Sehr. Über die Jahre hinweg haben sich sicherheitsbehördliche Partnerschaften rund um den Globus entwickelt. In Europa ist Europol mit der „Joint Cybercrime Action Taskforce“ eine wichtige Plattform, auf der neueste Erkenntnisse ausgetauscht und aktuelle Bedrohungslagen besprochen werden. Solche Allianzen sorgen dafür, dass Ermittlungen gegen kriminelle Akteure in den jeweiligen Mitgliedstaaten nicht doppelgleisig geführt werden. Auf internationaler Ebene spielen die USA eine wichtige Rolle, die gemeinsam mit den anderen Mitgliedern der „Five Eyes“ (Anm. Vereinigtes Königreich, Kanada, Australien und Neuseeland) bei der Bekämpfung von Cybercrime weltweit führend sind.
Bei sehr großen Fällen wie der Zerschlagung des internationalen Cybercrime-Netzwerks „Emotet“ haben sich alle Player im Vorfeld mehrmals getroffen, um Erkenntnisse auszutauschen und sich zu koordinieren. Nur so konnten wir die einzelnen Puzzleteile der verschiedenen Ermittlungsbehörden zusammensetzen und das Netzwerk zerstören. Grundsätzlich liegt der Fokus unserer Ermittlungen immer auf zwei Bereichen: Der Überführung der Täter und der Zerschlagung der technischen Infrastruktur, mit der Verbrechen begangen werden.

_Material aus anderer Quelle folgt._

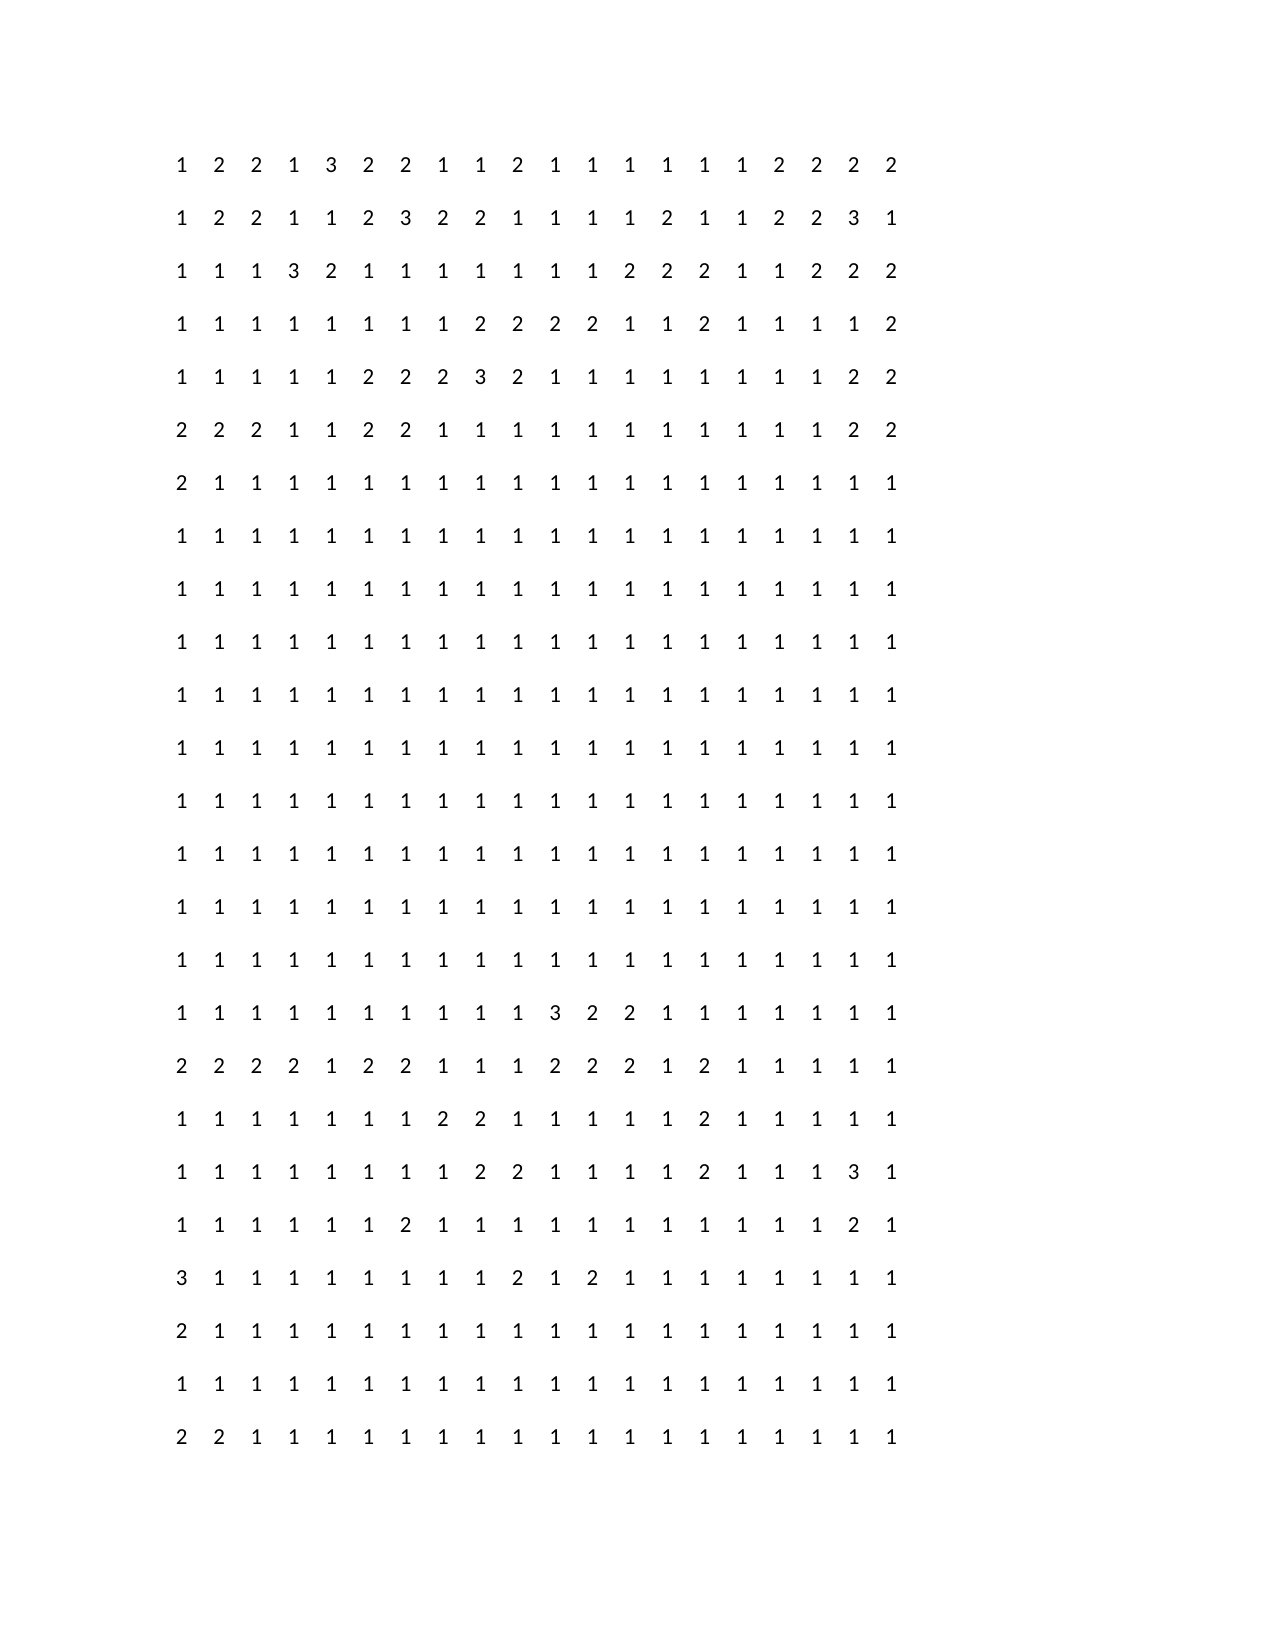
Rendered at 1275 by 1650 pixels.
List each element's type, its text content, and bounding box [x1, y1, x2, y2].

Wie ist die Abteilung „Cybercrime“ organisatorisch im Bundeskriminalamt eingebettet?
Bis 2020 haben wir das Phänomen innerhalb der Abteilung „schwere und organisierte Kriminalität“ bearbeitet. Seit gut drei Jahren gibt es im Bundeskriminalamt die Abteilung Cybercrime als eine von elf Abteilungen. Bei uns werden verschiedene Kompetenzen gebündelt, um möglichst effektiv und schlagkräftig gegen Internetkriminelle vorzugehen: Kriminalbeamte, Analysten und IT-Experten mit unterschiedlichsten Spezialisierungen arbeiten Hand in Hand.

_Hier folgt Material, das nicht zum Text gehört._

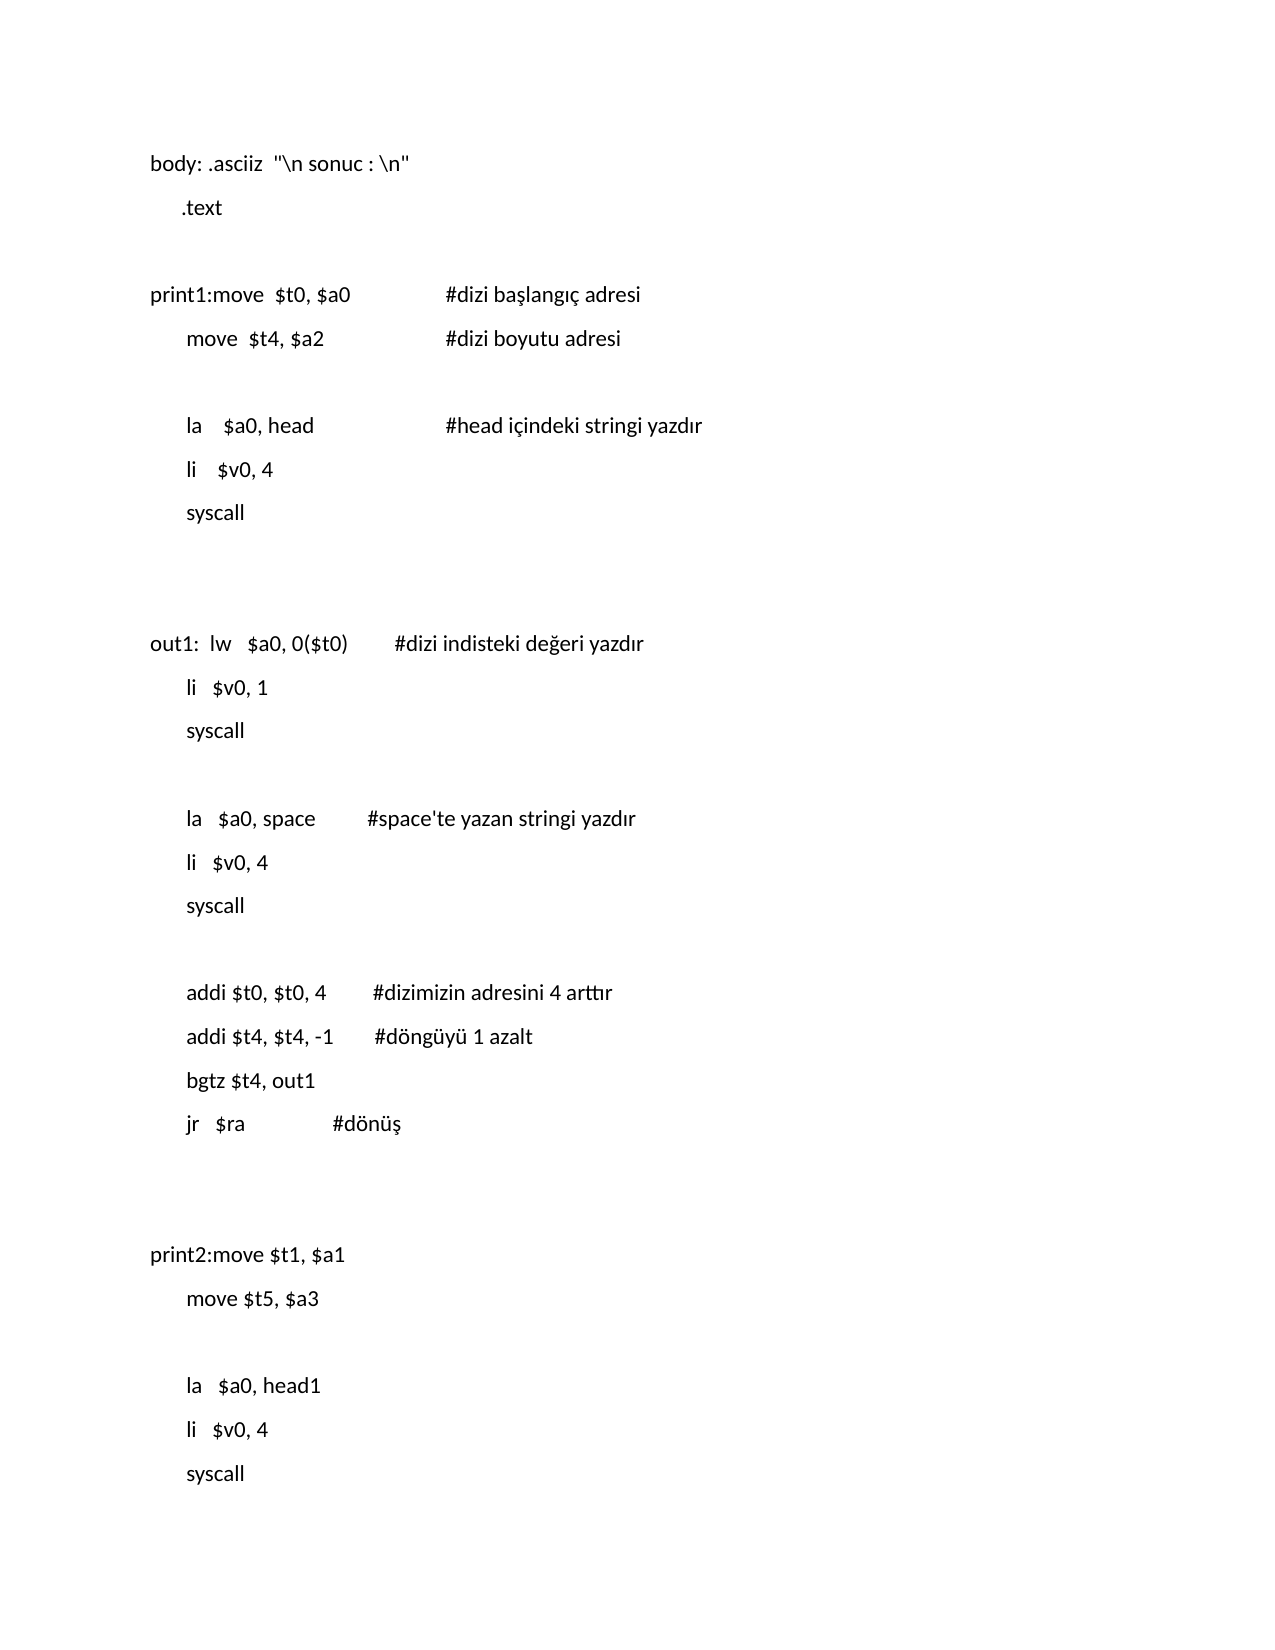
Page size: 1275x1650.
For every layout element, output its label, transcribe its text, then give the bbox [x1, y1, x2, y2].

text la $a0, space #space'te yazan stringi yazdır [150, 805, 1125, 832]
text li $v0, 4 [150, 456, 1125, 482]
text print2:move $t1, $a1 [150, 1241, 1125, 1268]
text addi $t0, $t0, 4 #dizimizin adresini 4 arttır [150, 979, 1125, 1006]
text .text [150, 194, 1125, 221]
text move $t4, $a2 #dizi boyutu adresi [150, 324, 1125, 352]
text jr $ra #dönüş [150, 1110, 1125, 1137]
text la $a0, head #head içindeki stringi yazdır [150, 412, 1125, 439]
text bgtz $t4, out1 [150, 1067, 1125, 1093]
text syscall [150, 892, 1125, 919]
text syscall [150, 717, 1125, 744]
text syscall [150, 499, 1125, 526]
text body: .asciiz "\n sonuc : \n" [150, 150, 1125, 177]
text out1: lw $a0, 0($t0) #dizi indisteki değeri yazdır [150, 630, 1125, 657]
text la $a0, head1 [150, 1372, 1125, 1399]
text li $v0, 4 [150, 1416, 1125, 1443]
text addi $t4, $t4, -1 #döngüyü 1 azalt [150, 1023, 1125, 1050]
text print1:move $t0, $a0 #dizi başlangıç adresi [150, 281, 1125, 308]
text syscall [150, 1459, 1125, 1486]
text li $v0, 4 [150, 848, 1125, 875]
text move $t5, $a3 [150, 1285, 1125, 1312]
text li $v0, 1 [150, 674, 1125, 701]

Wie schwierig ist es derzeit, IT-Experten zu rekrutieren – Stichwort: Fachkräftemangel?
Wir können zwar nicht mit jedem Gehaltsangebot aus der Privatwirtschaft mithalten, aber wir bieten ein attraktives Gesamtpaket. Gerade in der Cybercrime-Bekämpfung gewinnen wir auch mit dem großen Gestaltungspotenzial viele kreative und kluge Köpfe. Neben Kriminalisten bauen wir auch das technologische Know-how stark aus, etwa für Zugriffe auf Server, die Verfolgung von Identitäten im Darknet, oder auch die Ermittlung von Zahlungsströmen bei Kryptowährungen. Auch die dafür benötigten Fachkräfte können wir gewinnen, weil es die Sache offenbar wert ist.

Die Dunkelziffer von Cybercrime-Opfern ist groß, die Zahl der Anzeigen eher gering. Warum ist das so?
Gerade bei Cybercrime ist das Dunkelfeld überdurchschnittlich stark ausgeprägt. Eine aktuelle Umfrage des Digitalverbands Bitkom zeigt, dass nur 18 Prozent der durch Cybercrime betroffenen Privatpersonen in Deutschland Anzeige erstattet haben.
Bei Firmen als Opfer von Cyber-Kriminellen wird das Anzeigeverhalten gegebenenfalls auch durch falsche Vorstellungen zur Kooperation mit der Polizei beeinträchtigt. Viele sorgen sich um ihre Firmendaten und haben Angst, dass ihr Fall medial publik wird. Ich bemühe mich mit diesen Mythen aufzuräumen. Wir fahren weder mit Blaulicht in die Firmenzentrale noch nehmen wir alle Datenträger mit. Wir schauen bei Cybercrime-Ermittlungen auch nicht auf die Buchhaltung des Unternehmens. Wir werten das Datenmaterial ausschließlich auf Cybercrime-Spuren aus.

Welche Rolle spielt bzw. wird künstliche Intelligenz (KI) künftig bei Cybercrime spielen?
KI erlebt gerade einen Riesenhype und birgt wie alle technische Neuerungen Chancen und Risiken. Täter nutzen KI derzeit vor allem für Phishing-Mails und zum Programmieren von Schadcode-Software. Wir als Behörde setzen KI sehr vorsichtig ein. Derzeit nutzen wir sie vor allem in der Bilderkennung.

Wie kann man sich als Privatperson vor Cyber-Kriminellen schützen?
Privatpersonen empfehle ich sichere und gute Passwörter. Man sollte kein Passwort zweimal vergeben und stets alle Updates und Patches einspielen, um mögliche Sicherheitslücken im Betriebssystem zu schließen. Und am wichtigsten: Der sensible Umgang mit persönlichen Daten. Sollten Sie dennoch Betrugsopfer werden, wenden Sie sich an die Polizei und erstatten Sie eine Anzeige.